Start of EXERCISE MATERIALS

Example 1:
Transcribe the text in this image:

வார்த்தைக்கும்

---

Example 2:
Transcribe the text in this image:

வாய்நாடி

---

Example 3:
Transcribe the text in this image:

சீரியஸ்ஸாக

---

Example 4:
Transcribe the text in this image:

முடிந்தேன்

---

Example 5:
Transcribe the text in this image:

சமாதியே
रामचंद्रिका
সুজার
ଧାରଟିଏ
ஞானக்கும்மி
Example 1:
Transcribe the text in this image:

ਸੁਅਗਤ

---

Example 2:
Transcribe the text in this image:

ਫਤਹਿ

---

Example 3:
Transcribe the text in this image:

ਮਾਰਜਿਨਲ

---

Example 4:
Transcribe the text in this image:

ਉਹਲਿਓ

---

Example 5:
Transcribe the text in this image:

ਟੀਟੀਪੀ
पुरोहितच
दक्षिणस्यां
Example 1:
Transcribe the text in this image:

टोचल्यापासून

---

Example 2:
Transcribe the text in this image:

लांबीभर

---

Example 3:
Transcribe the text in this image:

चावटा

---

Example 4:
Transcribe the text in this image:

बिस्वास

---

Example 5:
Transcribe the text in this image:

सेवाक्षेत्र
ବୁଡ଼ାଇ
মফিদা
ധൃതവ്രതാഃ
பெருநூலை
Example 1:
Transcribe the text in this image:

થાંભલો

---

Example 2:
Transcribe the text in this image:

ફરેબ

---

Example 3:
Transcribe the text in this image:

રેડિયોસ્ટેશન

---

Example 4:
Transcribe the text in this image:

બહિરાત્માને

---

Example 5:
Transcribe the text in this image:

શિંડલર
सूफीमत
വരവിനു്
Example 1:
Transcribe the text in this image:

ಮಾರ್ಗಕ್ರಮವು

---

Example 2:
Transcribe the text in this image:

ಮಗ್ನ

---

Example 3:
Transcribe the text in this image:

End of EXERCISE MATERIALS

(WHAT IS NEEDED):
Copy every row above again, character for character, with nothing added or left out.

(FULL RESPONSE):
Example 1:
Transcribe the text in this image:

வார்த்தைக்கும்

---

Example 2:
Transcribe the text in this image:

வாய்நாடி

---

Example 3:
Transcribe the text in this image:

சீரியஸ்ஸாக

---

Example 4:
Transcribe the text in this image:

முடிந்தேன்

---

Example 5:
Transcribe the text in this image:

சமாதியே
रामचंद्रिका
সুজার
ଧାରଟିଏ
ஞானக்கும்மி
Example 1:
Transcribe the text in this image:

ਸੁਅਗਤ

---

Example 2:
Transcribe the text in this image:

ਫਤਹਿ

---

Example 3:
Transcribe the text in this image:

ਮਾਰਜਿਨਲ

---

Example 4:
Transcribe the text in this image:

ਉਹਲਿਓ

---

Example 5:
Transcribe the text in this image:

ਟੀਟੀਪੀ
पुरोहितच
दक्षिणस्यां
Example 1:
Transcribe the text in this image:

टोचल्यापासून

---

Example 2:
Transcribe the text in this image:

लांबीभर

---

Example 3:
Transcribe the text in this image:

चावटा

---

Example 4:
Transcribe the text in this image:

बिस्वास

---

Example 5:
Transcribe the text in this image:

सेवाक्षेत्र
ବୁଡ଼ାଇ
মফিদা
ധൃതവ്രതാഃ
பெருநூலை
Example 1:
Transcribe the text in this image:

થાંભલો

---

Example 2:
Transcribe the text in this image:

ફરેબ

---

Example 3:
Transcribe the text in this image:

રેડિયોસ્ટેશન

---

Example 4:
Transcribe the text in this image:

બહિરાત્માને

---

Example 5:
Transcribe the text in this image:

શિંડલર
सूफीमत
വരവിനു്
Example 1:
Transcribe the text in this image:

ಮಾರ್ಗಕ್ರಮವು

---

Example 2:
Transcribe the text in this image:

ಮಗ್ನ

---

Example 3:
Transcribe the text in this image:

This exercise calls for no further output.